Problem to work on: Where does the string "read" occur in the records? Copy each line that holds it.

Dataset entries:
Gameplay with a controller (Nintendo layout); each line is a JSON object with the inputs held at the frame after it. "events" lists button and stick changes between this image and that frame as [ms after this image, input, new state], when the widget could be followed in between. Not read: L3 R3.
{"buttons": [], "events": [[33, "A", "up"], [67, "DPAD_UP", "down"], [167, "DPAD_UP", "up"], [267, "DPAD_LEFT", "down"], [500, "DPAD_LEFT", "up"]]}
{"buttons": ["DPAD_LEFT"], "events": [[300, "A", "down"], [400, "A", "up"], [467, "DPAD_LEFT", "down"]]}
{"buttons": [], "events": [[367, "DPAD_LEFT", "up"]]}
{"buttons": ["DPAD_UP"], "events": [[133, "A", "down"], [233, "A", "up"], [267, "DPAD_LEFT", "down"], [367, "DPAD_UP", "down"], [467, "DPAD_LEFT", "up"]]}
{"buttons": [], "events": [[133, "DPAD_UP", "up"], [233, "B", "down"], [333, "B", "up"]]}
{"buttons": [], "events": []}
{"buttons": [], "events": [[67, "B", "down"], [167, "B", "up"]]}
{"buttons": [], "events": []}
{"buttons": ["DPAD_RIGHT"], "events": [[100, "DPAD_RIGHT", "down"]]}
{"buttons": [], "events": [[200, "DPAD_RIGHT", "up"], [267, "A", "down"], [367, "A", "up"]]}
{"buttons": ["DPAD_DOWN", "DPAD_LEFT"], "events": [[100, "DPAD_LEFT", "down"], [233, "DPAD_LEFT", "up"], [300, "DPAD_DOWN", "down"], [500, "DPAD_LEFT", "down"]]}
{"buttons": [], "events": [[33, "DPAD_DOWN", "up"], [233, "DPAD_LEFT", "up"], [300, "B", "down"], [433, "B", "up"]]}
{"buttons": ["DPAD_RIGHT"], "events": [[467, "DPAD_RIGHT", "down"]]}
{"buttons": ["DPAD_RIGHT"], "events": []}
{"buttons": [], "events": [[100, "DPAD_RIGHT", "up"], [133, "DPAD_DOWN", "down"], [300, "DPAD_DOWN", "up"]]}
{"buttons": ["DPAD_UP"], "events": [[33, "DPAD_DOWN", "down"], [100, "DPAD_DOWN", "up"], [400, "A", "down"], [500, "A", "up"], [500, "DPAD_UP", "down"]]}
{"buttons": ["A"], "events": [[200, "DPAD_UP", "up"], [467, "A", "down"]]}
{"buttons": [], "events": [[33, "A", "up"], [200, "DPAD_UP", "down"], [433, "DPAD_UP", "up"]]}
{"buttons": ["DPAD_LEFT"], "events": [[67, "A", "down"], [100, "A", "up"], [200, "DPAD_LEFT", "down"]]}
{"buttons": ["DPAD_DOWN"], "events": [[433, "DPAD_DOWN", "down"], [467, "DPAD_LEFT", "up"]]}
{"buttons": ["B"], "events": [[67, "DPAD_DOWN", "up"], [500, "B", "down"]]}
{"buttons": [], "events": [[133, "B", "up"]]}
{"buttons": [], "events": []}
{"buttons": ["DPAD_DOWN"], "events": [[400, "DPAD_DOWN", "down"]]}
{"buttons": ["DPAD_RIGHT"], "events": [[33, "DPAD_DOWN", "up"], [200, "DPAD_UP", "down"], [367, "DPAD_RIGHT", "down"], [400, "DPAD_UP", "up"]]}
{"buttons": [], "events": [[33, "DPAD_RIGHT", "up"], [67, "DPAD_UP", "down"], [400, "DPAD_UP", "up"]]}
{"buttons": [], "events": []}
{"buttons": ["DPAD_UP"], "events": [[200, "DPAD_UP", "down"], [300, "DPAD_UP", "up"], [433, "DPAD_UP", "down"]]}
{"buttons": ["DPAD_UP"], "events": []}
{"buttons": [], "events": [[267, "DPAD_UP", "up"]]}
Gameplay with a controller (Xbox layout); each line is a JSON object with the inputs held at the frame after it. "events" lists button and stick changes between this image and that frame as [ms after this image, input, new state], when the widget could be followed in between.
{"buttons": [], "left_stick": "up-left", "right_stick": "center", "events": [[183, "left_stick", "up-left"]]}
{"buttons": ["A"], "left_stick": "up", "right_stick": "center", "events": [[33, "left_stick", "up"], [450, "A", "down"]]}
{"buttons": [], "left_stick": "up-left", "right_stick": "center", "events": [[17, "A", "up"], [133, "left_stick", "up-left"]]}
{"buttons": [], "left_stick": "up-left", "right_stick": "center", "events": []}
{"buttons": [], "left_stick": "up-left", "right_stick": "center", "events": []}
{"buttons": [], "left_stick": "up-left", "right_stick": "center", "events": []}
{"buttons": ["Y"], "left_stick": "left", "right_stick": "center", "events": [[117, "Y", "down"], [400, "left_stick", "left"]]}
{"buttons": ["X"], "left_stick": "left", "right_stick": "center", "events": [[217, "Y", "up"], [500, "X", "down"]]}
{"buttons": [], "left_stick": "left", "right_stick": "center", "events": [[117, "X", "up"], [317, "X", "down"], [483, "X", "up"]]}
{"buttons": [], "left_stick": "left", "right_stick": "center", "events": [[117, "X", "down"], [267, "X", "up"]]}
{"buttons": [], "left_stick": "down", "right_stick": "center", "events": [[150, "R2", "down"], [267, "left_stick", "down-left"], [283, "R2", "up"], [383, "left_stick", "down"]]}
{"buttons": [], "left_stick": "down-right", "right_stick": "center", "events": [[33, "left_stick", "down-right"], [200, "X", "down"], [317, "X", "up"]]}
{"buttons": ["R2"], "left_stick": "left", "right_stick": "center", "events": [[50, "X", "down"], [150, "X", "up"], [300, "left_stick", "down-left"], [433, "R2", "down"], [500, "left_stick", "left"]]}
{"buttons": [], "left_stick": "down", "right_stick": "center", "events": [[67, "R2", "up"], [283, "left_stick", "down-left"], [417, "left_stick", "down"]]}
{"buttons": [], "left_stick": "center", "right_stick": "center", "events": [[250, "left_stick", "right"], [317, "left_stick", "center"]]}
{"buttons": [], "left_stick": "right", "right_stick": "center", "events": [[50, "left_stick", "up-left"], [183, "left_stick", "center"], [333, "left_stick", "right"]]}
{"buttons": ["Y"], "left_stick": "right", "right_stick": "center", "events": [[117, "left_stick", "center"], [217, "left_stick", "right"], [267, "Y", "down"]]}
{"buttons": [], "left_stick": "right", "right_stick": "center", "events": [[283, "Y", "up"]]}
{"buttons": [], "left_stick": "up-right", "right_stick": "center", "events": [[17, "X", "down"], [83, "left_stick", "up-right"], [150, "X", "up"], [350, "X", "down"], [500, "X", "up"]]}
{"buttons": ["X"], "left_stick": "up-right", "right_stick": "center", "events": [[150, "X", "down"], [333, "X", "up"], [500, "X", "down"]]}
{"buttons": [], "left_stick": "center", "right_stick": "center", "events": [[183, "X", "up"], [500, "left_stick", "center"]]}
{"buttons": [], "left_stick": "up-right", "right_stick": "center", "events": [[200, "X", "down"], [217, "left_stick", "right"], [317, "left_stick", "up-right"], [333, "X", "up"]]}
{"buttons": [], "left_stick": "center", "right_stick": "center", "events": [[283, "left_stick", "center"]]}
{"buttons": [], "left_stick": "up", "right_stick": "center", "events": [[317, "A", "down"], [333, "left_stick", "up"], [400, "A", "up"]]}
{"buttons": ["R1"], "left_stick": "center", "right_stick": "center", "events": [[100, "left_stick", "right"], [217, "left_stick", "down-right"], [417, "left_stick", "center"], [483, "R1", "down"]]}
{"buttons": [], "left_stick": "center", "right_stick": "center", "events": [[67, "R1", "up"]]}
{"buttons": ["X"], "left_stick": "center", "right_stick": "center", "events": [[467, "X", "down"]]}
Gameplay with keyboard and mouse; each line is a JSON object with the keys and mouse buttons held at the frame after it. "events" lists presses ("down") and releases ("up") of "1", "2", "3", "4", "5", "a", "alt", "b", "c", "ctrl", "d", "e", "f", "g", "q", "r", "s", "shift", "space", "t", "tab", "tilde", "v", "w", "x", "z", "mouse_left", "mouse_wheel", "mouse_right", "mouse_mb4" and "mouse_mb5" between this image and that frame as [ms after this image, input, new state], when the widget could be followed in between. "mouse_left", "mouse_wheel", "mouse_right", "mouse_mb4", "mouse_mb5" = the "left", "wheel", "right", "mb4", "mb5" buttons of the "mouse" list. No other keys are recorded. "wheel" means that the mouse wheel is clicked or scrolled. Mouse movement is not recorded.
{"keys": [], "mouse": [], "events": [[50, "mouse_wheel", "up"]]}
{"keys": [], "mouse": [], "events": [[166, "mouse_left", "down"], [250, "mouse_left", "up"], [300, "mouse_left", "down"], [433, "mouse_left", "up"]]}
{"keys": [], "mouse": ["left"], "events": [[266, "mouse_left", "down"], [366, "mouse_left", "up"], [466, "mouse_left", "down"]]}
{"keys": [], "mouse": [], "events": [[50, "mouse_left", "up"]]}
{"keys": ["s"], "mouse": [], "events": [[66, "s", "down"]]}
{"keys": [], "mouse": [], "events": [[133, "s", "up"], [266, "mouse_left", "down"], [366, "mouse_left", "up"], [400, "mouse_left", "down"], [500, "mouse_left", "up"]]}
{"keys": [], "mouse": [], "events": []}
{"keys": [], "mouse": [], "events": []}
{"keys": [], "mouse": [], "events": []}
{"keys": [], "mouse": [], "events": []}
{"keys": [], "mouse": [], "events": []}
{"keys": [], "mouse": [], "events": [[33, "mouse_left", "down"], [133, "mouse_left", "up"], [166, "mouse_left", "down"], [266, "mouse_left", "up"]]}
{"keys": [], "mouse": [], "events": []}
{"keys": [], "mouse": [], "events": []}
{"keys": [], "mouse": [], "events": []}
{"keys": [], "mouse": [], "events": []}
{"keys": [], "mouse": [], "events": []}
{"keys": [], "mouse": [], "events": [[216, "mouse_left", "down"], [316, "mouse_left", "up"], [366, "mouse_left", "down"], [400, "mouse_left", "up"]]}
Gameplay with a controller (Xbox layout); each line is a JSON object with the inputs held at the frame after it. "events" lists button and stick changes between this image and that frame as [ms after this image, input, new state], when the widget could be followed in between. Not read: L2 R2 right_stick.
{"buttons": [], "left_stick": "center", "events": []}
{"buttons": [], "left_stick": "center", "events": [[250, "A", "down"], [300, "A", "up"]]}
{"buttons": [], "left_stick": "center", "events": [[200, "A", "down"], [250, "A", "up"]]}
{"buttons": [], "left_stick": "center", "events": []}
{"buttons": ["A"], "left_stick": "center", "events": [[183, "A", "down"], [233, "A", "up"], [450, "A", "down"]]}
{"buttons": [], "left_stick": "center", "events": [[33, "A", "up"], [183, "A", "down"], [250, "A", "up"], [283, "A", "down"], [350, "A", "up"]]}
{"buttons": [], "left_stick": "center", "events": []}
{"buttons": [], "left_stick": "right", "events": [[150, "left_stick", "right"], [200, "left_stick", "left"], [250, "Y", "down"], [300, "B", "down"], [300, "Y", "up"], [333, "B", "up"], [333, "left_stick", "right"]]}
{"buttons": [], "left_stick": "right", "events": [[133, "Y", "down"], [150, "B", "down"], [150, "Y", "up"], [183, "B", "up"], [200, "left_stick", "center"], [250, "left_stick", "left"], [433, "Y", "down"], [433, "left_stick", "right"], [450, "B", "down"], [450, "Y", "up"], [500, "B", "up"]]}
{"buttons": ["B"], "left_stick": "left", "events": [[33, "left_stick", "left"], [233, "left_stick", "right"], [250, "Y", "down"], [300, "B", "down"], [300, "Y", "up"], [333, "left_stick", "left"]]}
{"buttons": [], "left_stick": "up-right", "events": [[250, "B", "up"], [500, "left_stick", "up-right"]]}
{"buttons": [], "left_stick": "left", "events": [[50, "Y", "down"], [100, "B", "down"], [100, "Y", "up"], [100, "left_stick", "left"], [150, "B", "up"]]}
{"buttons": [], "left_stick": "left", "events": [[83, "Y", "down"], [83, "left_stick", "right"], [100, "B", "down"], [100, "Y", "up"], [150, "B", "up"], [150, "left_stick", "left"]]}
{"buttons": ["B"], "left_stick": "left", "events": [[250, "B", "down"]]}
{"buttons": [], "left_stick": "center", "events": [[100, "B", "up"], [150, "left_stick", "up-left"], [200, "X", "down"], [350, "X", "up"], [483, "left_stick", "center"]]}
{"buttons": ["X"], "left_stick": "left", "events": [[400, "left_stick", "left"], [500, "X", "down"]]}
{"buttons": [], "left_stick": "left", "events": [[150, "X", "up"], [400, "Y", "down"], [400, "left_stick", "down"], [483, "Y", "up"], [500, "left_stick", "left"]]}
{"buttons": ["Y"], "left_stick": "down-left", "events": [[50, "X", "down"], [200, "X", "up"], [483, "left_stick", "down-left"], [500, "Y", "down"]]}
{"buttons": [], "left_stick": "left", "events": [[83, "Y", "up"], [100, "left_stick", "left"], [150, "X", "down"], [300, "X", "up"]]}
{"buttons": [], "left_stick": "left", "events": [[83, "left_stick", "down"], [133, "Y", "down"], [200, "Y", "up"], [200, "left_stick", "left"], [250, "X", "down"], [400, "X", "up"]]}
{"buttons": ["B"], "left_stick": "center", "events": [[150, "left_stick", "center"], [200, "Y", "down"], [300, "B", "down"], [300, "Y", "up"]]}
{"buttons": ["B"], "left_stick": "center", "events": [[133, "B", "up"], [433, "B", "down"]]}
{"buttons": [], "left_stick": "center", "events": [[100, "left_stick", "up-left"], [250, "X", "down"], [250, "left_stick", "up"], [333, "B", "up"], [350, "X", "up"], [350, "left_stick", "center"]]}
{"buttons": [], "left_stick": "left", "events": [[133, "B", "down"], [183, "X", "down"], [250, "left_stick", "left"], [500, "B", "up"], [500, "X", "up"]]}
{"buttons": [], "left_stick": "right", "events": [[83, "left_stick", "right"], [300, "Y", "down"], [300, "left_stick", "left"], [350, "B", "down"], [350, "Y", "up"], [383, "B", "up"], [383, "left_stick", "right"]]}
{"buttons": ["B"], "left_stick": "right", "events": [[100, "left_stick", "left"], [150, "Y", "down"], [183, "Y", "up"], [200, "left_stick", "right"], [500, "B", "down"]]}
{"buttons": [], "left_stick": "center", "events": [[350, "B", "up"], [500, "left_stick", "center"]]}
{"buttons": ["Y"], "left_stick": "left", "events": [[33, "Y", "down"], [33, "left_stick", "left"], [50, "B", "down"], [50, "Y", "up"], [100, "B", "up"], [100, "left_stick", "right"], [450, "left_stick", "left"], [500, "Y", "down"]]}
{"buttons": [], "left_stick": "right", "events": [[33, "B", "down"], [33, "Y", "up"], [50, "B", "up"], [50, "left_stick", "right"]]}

Answer box:
Gameplay with a controller (Nintendo layout); each line is a JSON object with the inputs held at the frame after it. "events" lists button and stick changes between this image and that frame as [ms after this image, input, new state], when the widget could be followed in between. Not read: L3 R3.
Gameplay with a controller (Xbox layout); each line is a JSON object with the inputs held at the frame after it. "events" lists button and stick changes between this image and that frame as [ms after this image, input, new state], when the widget could be followed in between. Not read: L2 R2 right_stick.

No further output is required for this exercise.